## Your instructions
Give back the records that follow exactly, images excluded.
########
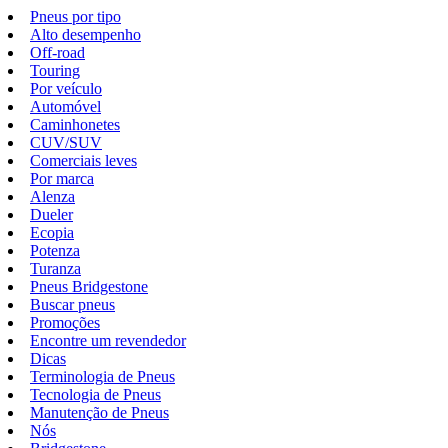
Pneus por tipo
Alto desempenho
Off-road
Touring
Por veículo
Automóvel
Caminhonetes
CUV/SUV
Comerciais leves
Por marca
Alenza
Dueler
Ecopia
Potenza
Turanza
Pneus Bridgestone
Buscar pneus
Promoções
Encontre um revendedor
Dicas
Terminologia de Pneus
Tecnologia de Pneus
Manutenção de Pneus
Nós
########
## Answer below
Pneus por tipo
Alto desempenho
Off-road
Touring
Por veículo
Automóvel
Caminhonetes
CUV/SUV
Comerciais leves
Por marca
Alenza
Dueler
Ecopia
Potenza
Turanza
Pneus Bridgestone
Buscar pneus
Promoções
Encontre um revendedor
Dicas
Terminologia de Pneus
Tecnologia de Pneus
Manutenção de Pneus
Nós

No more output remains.